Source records
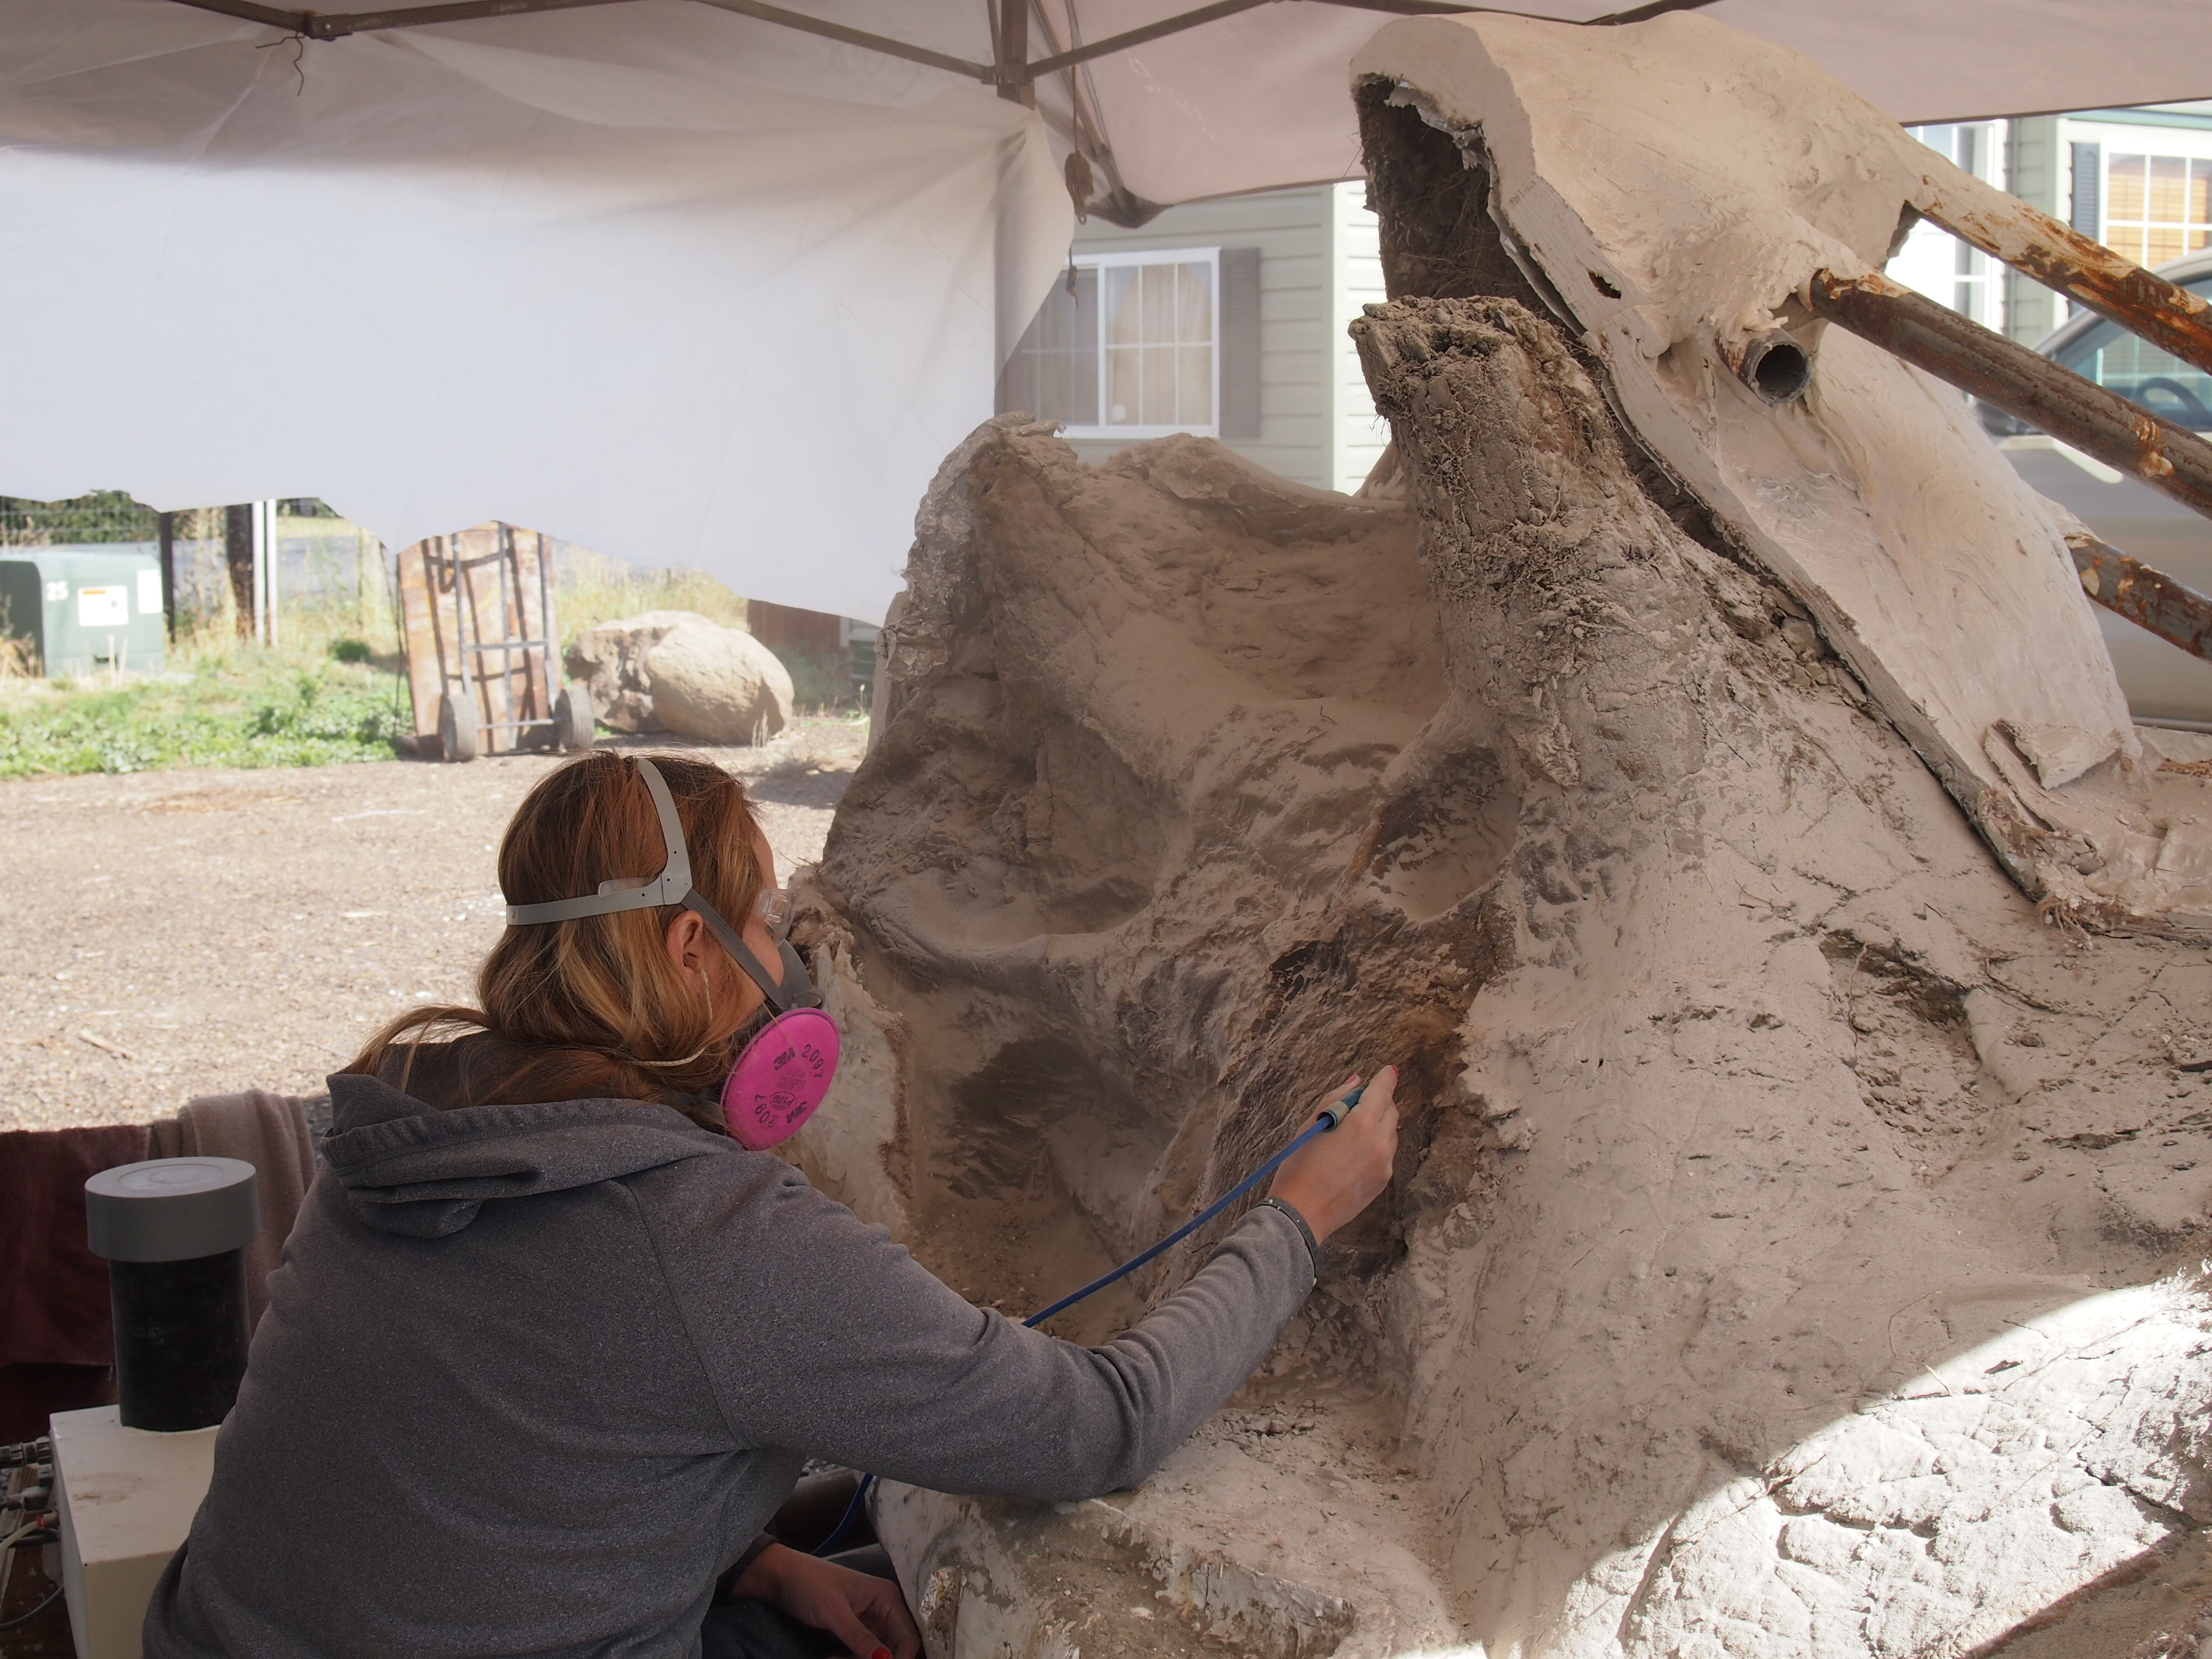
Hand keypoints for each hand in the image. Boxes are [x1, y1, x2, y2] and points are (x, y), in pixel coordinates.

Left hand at [732, 1542, 919, 1658]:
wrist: (781, 1577)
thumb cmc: (808, 1584)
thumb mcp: (834, 1613)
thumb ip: (860, 1638)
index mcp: (887, 1597)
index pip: (909, 1637)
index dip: (901, 1658)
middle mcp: (884, 1608)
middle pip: (895, 1648)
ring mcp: (870, 1620)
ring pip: (879, 1653)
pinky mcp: (855, 1630)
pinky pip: (864, 1652)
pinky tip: (834, 1657)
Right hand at [1268, 1066, 1399, 1240]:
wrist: (1302, 1212)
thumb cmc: (1299, 1166)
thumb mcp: (1312, 1125)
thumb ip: (1336, 1099)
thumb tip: (1356, 1082)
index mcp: (1361, 1125)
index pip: (1381, 1092)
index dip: (1385, 1078)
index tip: (1388, 1071)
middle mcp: (1380, 1143)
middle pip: (1391, 1111)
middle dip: (1379, 1102)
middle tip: (1359, 1103)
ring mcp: (1384, 1164)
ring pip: (1391, 1133)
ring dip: (1379, 1124)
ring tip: (1351, 1132)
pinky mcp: (1383, 1181)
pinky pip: (1386, 1153)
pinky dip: (1377, 1145)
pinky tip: (1354, 1153)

__WHAT YOU ARE ASKED TO DO__
The records are to be returned word for word, without any of their pictures.

__REPLY__
Hand keypoints for each hand in the image. Boxes are [x1, y1, x2, y2] and points are (x, y), in pixel coordinates.

Left hand at [732, 1542, 919, 1658]:
wrist: (781, 1577)
thumb cmc: (808, 1584)
thumb mcp: (834, 1613)
thumb ip: (860, 1638)
index mcp: (887, 1597)
index pip: (909, 1637)
index dip: (901, 1658)
middle mcp: (884, 1608)
middle pip: (895, 1648)
ring mcp: (870, 1620)
ring pip: (879, 1653)
pinky mcp: (855, 1630)
pinky pip: (864, 1652)
pinky tip: (834, 1657)
Right hand at [1268, 1066, 1399, 1240]:
wrist: (1302, 1212)
thumb cmc: (1299, 1166)
thumb mcp: (1312, 1125)
thumb ip: (1336, 1099)
thumb tip: (1356, 1082)
index mcp: (1361, 1125)
index pip: (1381, 1092)
index dip: (1385, 1078)
index tip: (1388, 1071)
middle mcp: (1380, 1143)
middle pip: (1391, 1111)
middle dip: (1379, 1102)
middle tip: (1359, 1103)
ring mcp: (1384, 1164)
ring pip: (1391, 1133)
ring dip: (1379, 1124)
ring tip: (1351, 1132)
pinky mcp: (1383, 1181)
pinky pip: (1386, 1153)
pinky dip: (1377, 1145)
pinky tip: (1354, 1153)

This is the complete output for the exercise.